From 1960 onwards – until the sale of the company in the 1970s – there was really only one hand on the editorial tiller. Keen decided on the book topics, commissioned the writers and sought out the experts to act as advisors. All the writers and artists were freelance and a great many of them were ‘unknowns’. Some artists illustrated just one book, some illustrated a great many. Keen trusted his own judgement and, by this time, the public trusted Ladybird; big names were no longer required. Before an artist was commissioned for the first time they were asked to submit a trial piece which Keen himself evaluated – rejecting many people who, he believed, could not produce the quality and quantity of work required in the challenging timescales needed.

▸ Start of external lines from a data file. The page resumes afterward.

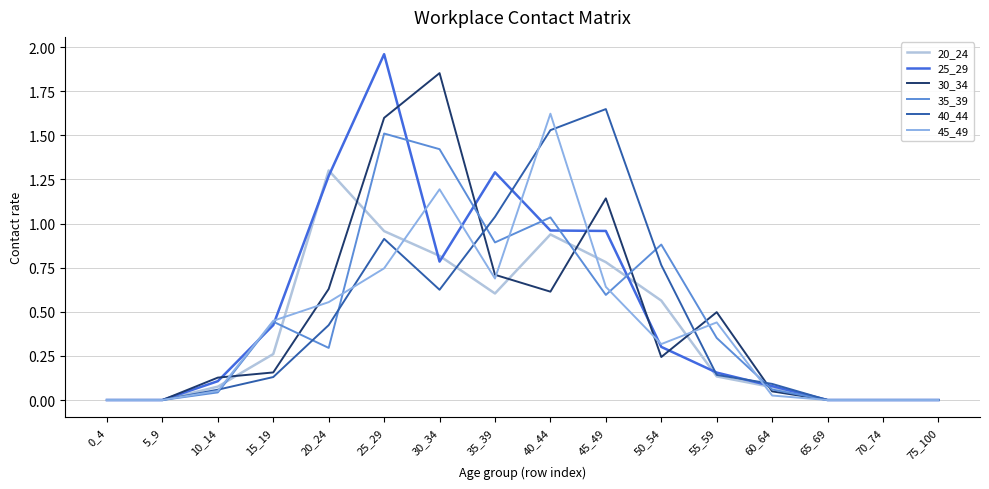

The 25_29 series shows 0.0 at 70_74. True or false?

True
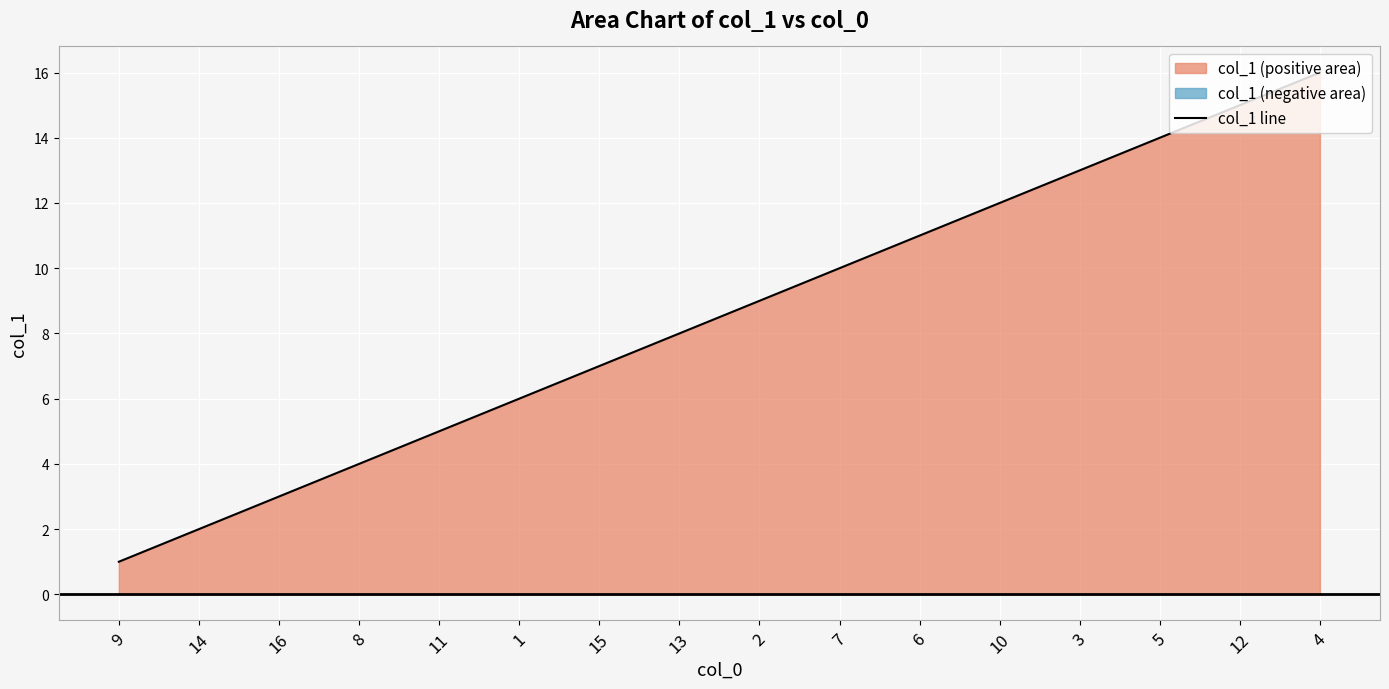

At which category does the chart reach its minimum across all series?

9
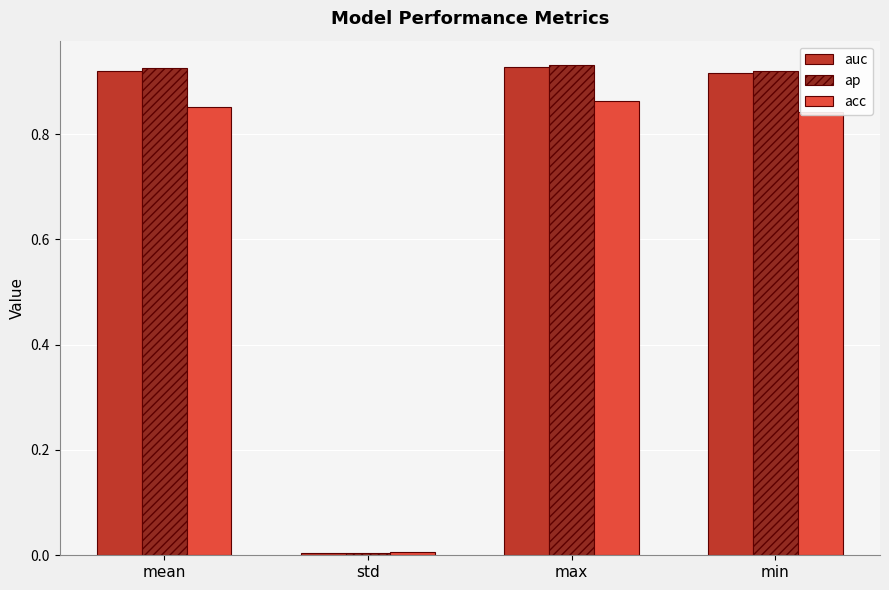

At which label does acc reach its minimum?

std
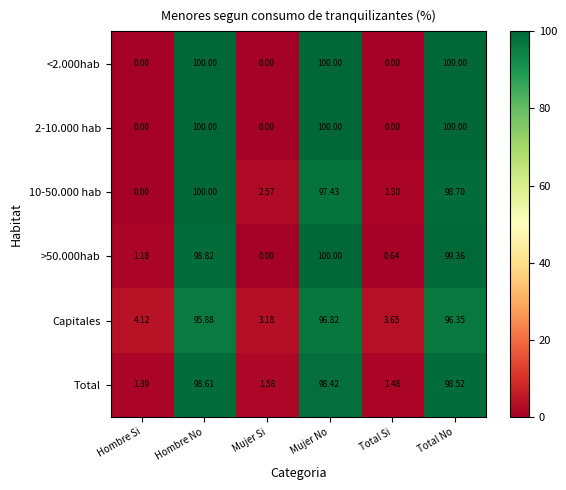

Rank the categories by Total value from highest to lowest.

Hombre No, Total No, Mujer No, Mujer Si, Total Si, Hombre Si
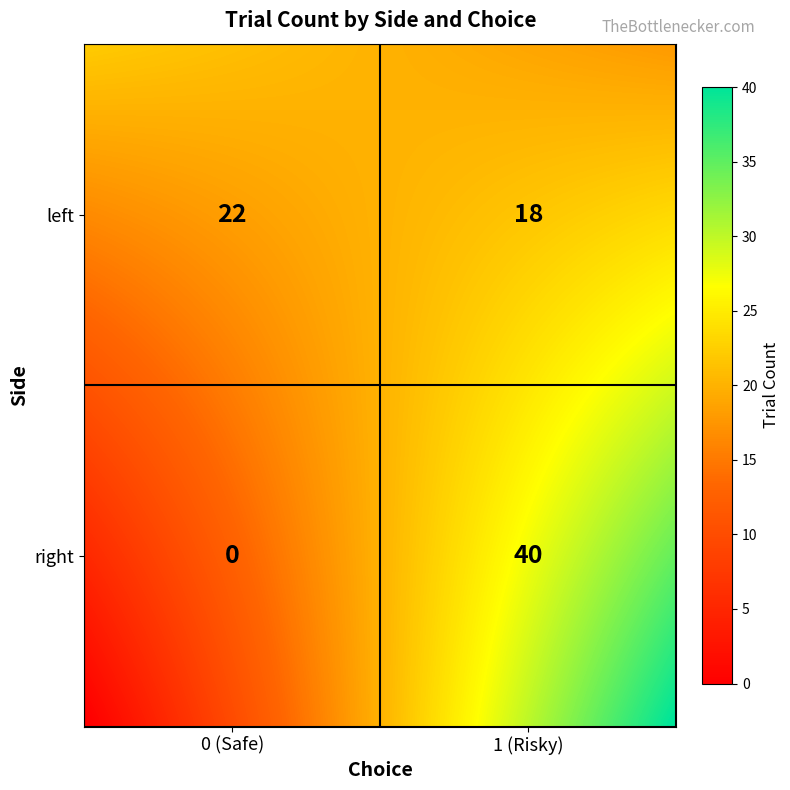

Count the number of values greater than 22.

1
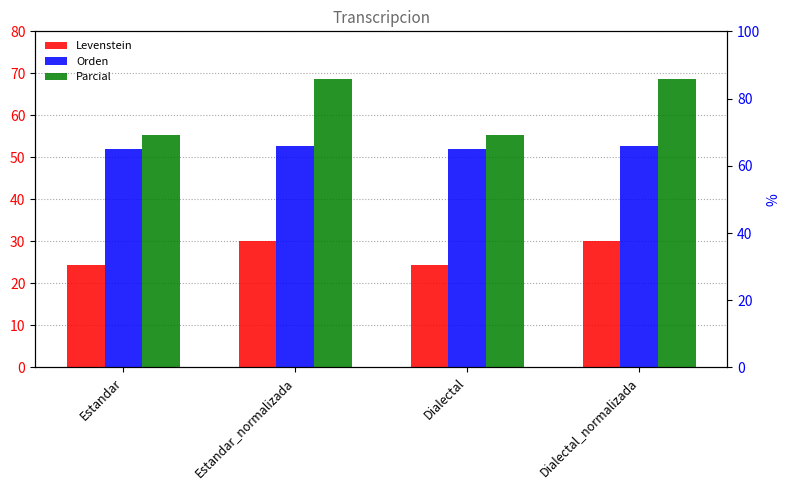

At which category is the sum across all series the highest?

Estandar_normalizada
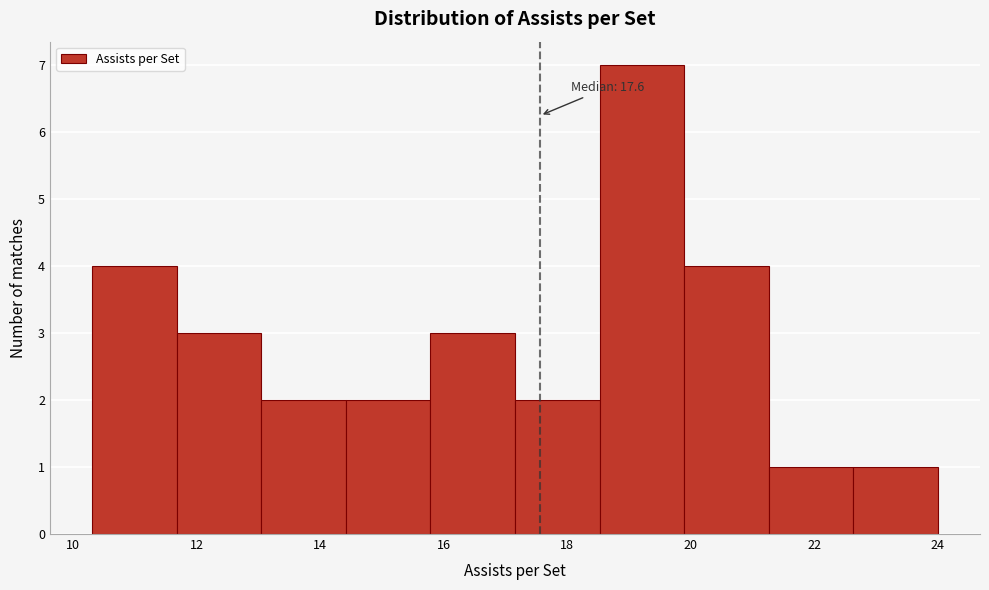

Which range on the x-axis has the tallest bar?

18.6 to 19.8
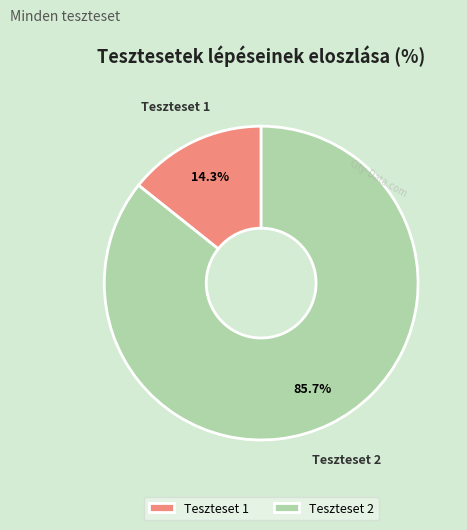

What is the ratio of the value at Teszteset 2 to the value at Teszteset 1?

6.0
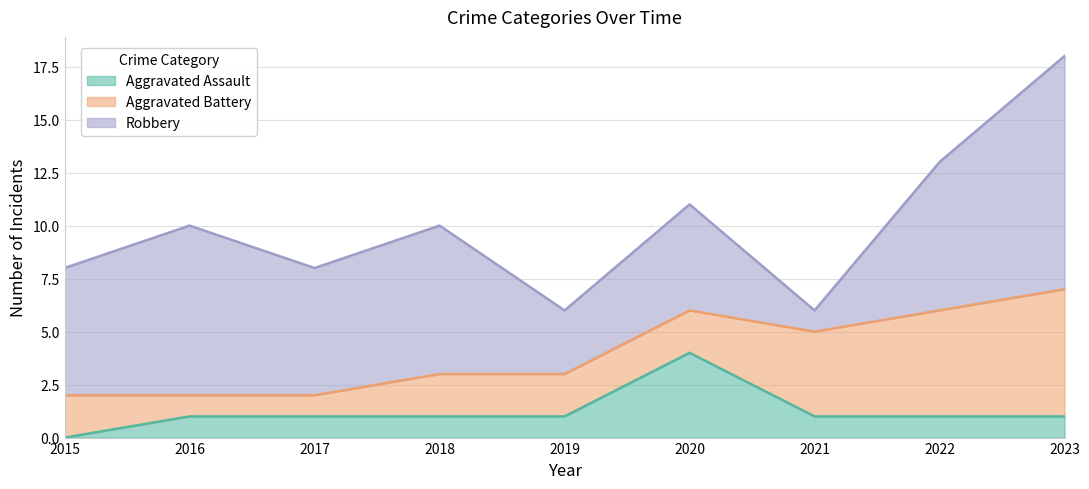

At how many categories does at least one series exceed 1?

9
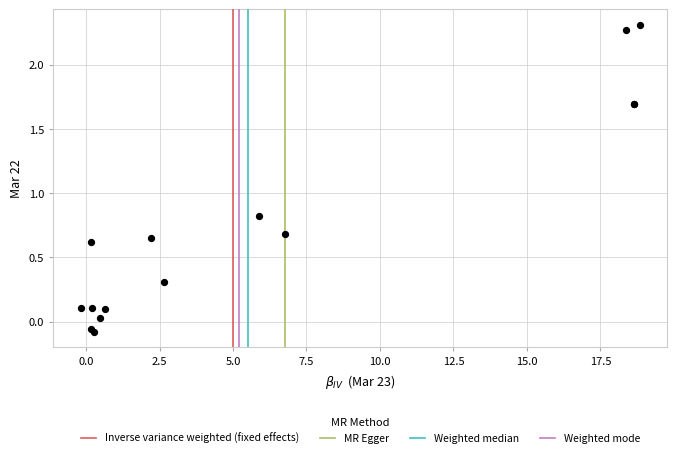

What Y value in the scatter plot is closest to 1?

0.8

He was good at this; it is not just a pun to say that he had a ‘keen’ eye.
So it was up to Keen to match artist with writer with commission. The skills required to illustrate ‘Understanding Maps’ were not those required to animate the story of Florence Nightingale. The person best suited to illustrate ‘How to Make a Transistor Radio’ was probably not the best person for the Nursery Rhymes or Peter and Jane or Butterflies and Moths or The Car Makers. The styles, intended age-groups, technical details and mood were all different – and often very different.
Yes, there are some simple features that all the books shared – the pictures were usually colourful and usually crammed with detail so they could be ‘read and re-read’ in the same way that text could be. Pictures were more figurative than stylised – even the talking wolves, Goosey Gander or Bridge Troll looked somehow ‘realistic’. The prose was engaging but challenging; simplified but not condescending. Production values were high.
But in essence, I think it is to the vision and guiding hand of Douglas Keen that we owe the overall coherence and cohesion of the golden-age books. It is this that gives a sense of unity across a quarter of a century and such a diverse body of work.
If I had to say what I think unifies them it is a sense of post war, 50s/ 60s optimism and modernism, most visible in the contemporary books (eg both in Peter and Jane and in the How It Works). That chimes with other things I read as a child eg Look and Learn. It shows up in the historical Ladybirds as a rather Whiggish viewpoint (although I have too say, they don’t shy away from controversy – for example in Oliver Cromwell explaining why he’s hated in Ireland!) I think that may have made it harder for the imprint to adapt as that optimism evaporated?
I think you’re right that there’s an over-arching optimism that runs through most of the books – although as the Wills & Hepworth years came to an end you can see the anxiety (especially the environment) seeping in. However, your point that this chimes with other things you read at the time is the reason that I don’t use that as a marker of ‘the Ladybird style’. It was emblematic of post-war children’s publishing more broadly and, as such, reflected in Ladybird, but not defining it.
Douglas Keen was the first person to see in ladybird books what we all can see now.
I didn’t grow up with these books but we found loads in seconds hand shops in Australia and loved them dearly. I had no idea the range was so big!
For what it is worth I worked for a quick-print franchise head office for a while and I was so fed up with no one there understanding what the shops were doing I got a load of copies of How it works: the printing process.